# EXERCISE MATERIALS
+--

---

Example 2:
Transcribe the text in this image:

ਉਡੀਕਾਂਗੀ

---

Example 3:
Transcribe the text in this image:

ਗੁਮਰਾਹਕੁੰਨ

+--

# TRY IT
Your response should consist of the full listing, repeated exactly.

# SOLVED EXERCISE
---

Example 2:
Transcribe the text in this image:

ਉਡੀਕਾਂਗੀ

---

Example 3:
Transcribe the text in this image:

ਗੁਮਰਾਹਕੁੰਨ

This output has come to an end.